Content-Type and Download Redirects

The following config option allows for intercepting certain content types and issueing a redirect to a designated page.

collection:
    ukwa:
        ...
        content_type_redirects:
            'text/rtf': 'https://example.com/viewer?{query}'
            'application/pdf': 'https://example.com/viewer?{query}'
            'application/': 'https://example.com/blocked?{query}'
            '<any-download>': 'https://example.com/blocked?{query}'

With this config, any text/rtf resource or application/pdf resources encountered during replay are redirected to https://example.com/viewer?{query}, where the {query} expands to the pywb url for downloading the raw/identity resource (with the id_ modifier). (The raw urls are not redirected to allow a viewer to access the data).

For example, a request to https://myarchive.example.com/ukwa/2020010203mp_/http://example.com/myfile.rtf might result in a redirect to http://example.com/viewer?url=http://myarchive.example.com/ukwa/2020010203id_/http://example.com/myfile.rtf

If an exact match is not found, the MIME prefix, such as application/ is also checked to allow for restricting a class of mime types.

To prevent arbitrary downloads, the <any-download> match is made for any response that contains a Conteent-Disposition: attachment... regardless of mime type. For example, a text/plain document with Content-Dispositon would get redirected to https://example.com/blocked?...

The content_type_redirects field is available to all collections, not only those that have single-use-lock: true set.

The single-use lock does apply to the initial url, and will result in a 403 instead of a redirect if the lock can not be acquired.
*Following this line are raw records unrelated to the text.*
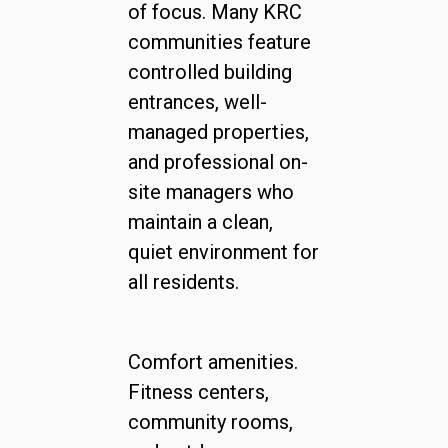
of focus. Many KRC
communities feature
controlled building
entrances, well-
managed properties,
and professional on-
site managers who
maintain a clean,
quiet environment for
all residents.
Comfort amenities.
Fitness centers,
community rooms,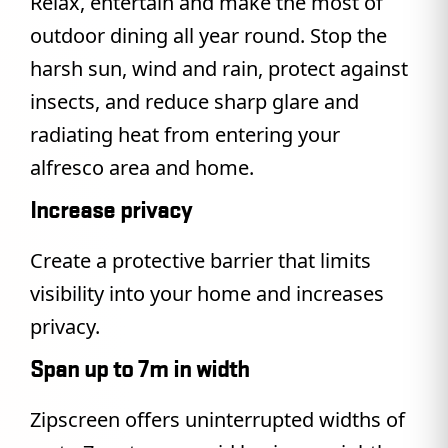
Relax, entertain and make the most of
outdoor dining all year round. Stop the
harsh sun, wind and rain, protect against
insects, and reduce sharp glare and
radiating heat from entering your
alfresco area and home.
Increase privacy
Create a protective barrier that limits
visibility into your home and increases
privacy.
Span up to 7m in width
Zipscreen offers uninterrupted widths of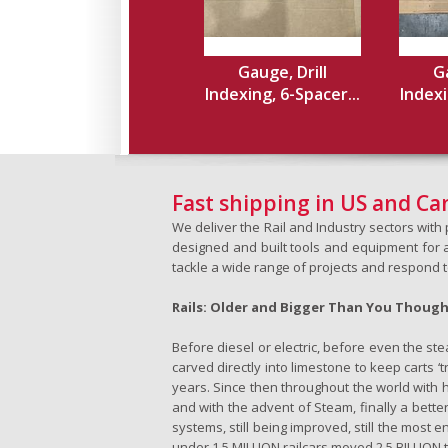
Gauge, Drill
Ga
Indexing, 6-Spacer...
Indexi
Fast shipping in US and C
We deliver the Rail and Industry sectors wit
designed and built tools and equipment for a 
tackle a wide range of projects and respond 
Rails: Older and Bigger Than You Thoug
Before diesel or electric, before even the s
carved directly into limestone to keep carts 
years. Since then throughout the world with h
and with the advent of Steam, finally a better
systems, still being improved, still the most e
under 1.5 MILLION railcars moved 2.5 BILLION t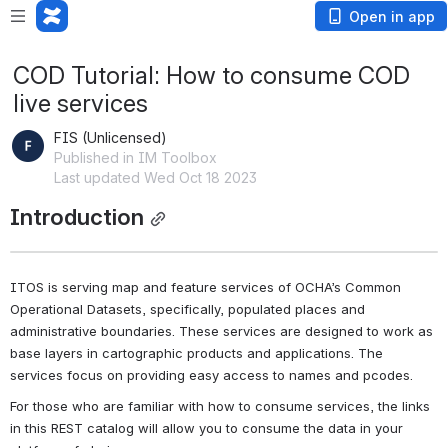
Open in app
COD Tutorial: How to consume COD
live services
FIS (Unlicensed)
Published in IM Toolbox
Last updated Wed Oct 18 2023
Introduction
ITOS is serving map and feature services of OCHA’s Common 
Operational Datasets, specifically, populated places and 
administrative boundaries. These services are designed to work as 
base layers in cartographic products and applications. The 
services focus on providing easy access to names and pcodes.
For those who are familiar with how to consume services, the links 
in this REST catalog will allow you to consume the data in your 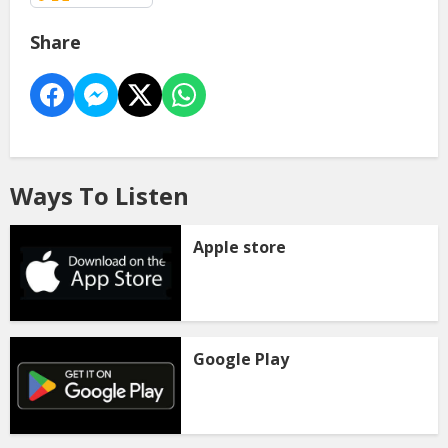
Share
Ways To Listen
Apple store
Google Play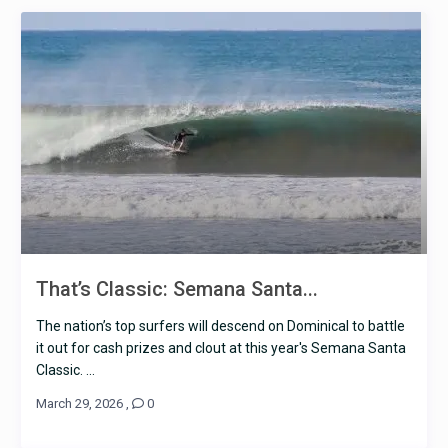
That’s Classic: Semana Santa...
The nation’s top surfers will descend on Dominical to battle
it out for cash prizes and clout at this year's Semana Santa
Classic. ...
March 29, 2026
,
0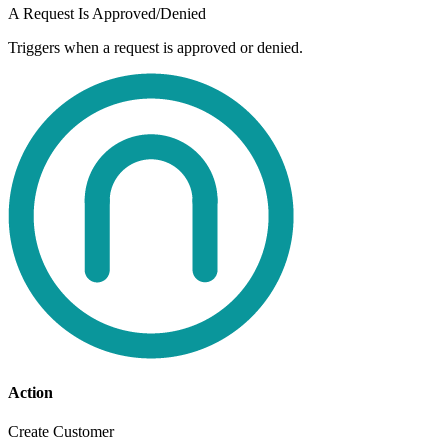
A Request Is Approved/Denied
Triggers when a request is approved or denied.
Action
Create Customer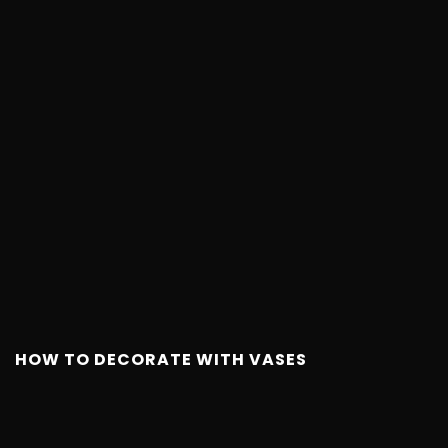
HOW TO DECORATE WITH VASES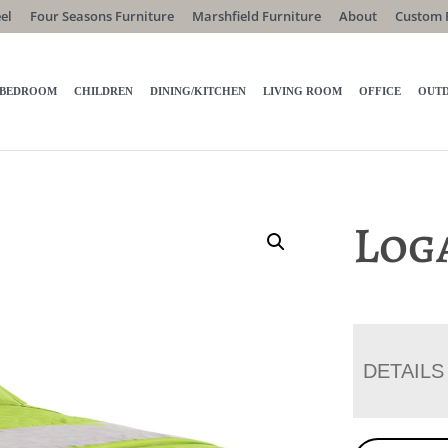
el
Four Seasons Furniture
Marshfield Furniture
About
Custom 
BEDROOM
CHILDREN
DINING/KITCHEN
LIVING ROOM
OFFICE
OUT
Log
DETAILS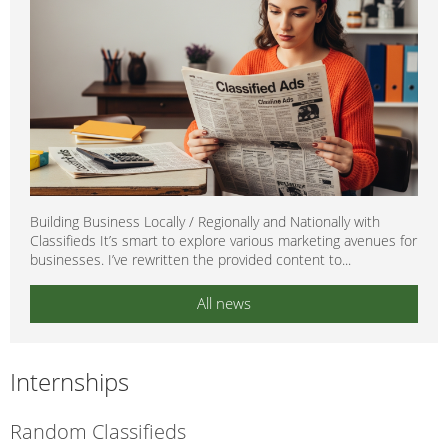
Building Business Locally / Regionally and Nationally with
Classifieds It’s smart to explore various marketing avenues for
businesses. I’ve rewritten the provided content to...
All news
Internships
Random Classifieds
The lock will last for the full session expiry time (end of the day), as there is no client-side ping happening for redirects.

Admin Page and API

The admin page to view all locked urls and user sessions is available at http://<pywb-host>/_locks. If any sessions exist, it provides urls to clear all sessions, clear all urls in a session, clear individual url, or clear current user session (logout).

The following routes are provided:

  • /_locks -- Admin Page
  • /_locks/reset -- Clear All Sessions
  • /_locks/clear/<id> -- Clears session
  • /_locks/clear_url/<url> -- Clears locked url
  • /_logout -- Clears current session, logout current user

Restricting Access to Admin API

Access to the admin API paths (except /_logout) can be restricted by defining the LOCKS_AUTH environment in the username:password form, eg. LOCKS_AUTH=admin:password

If LOCKS_AUTH is properly set, access to any of the /_locks* paths will return a 401 unless the username and password are provided as Basic Auth.

Error Messages

When accessing a locked resource, a 403 error code is returned. When accessing an admin page without proper credentials, a 401 error code is returned.

These are used to set customized error messages in the error.html template.

The template can be customized further as needed.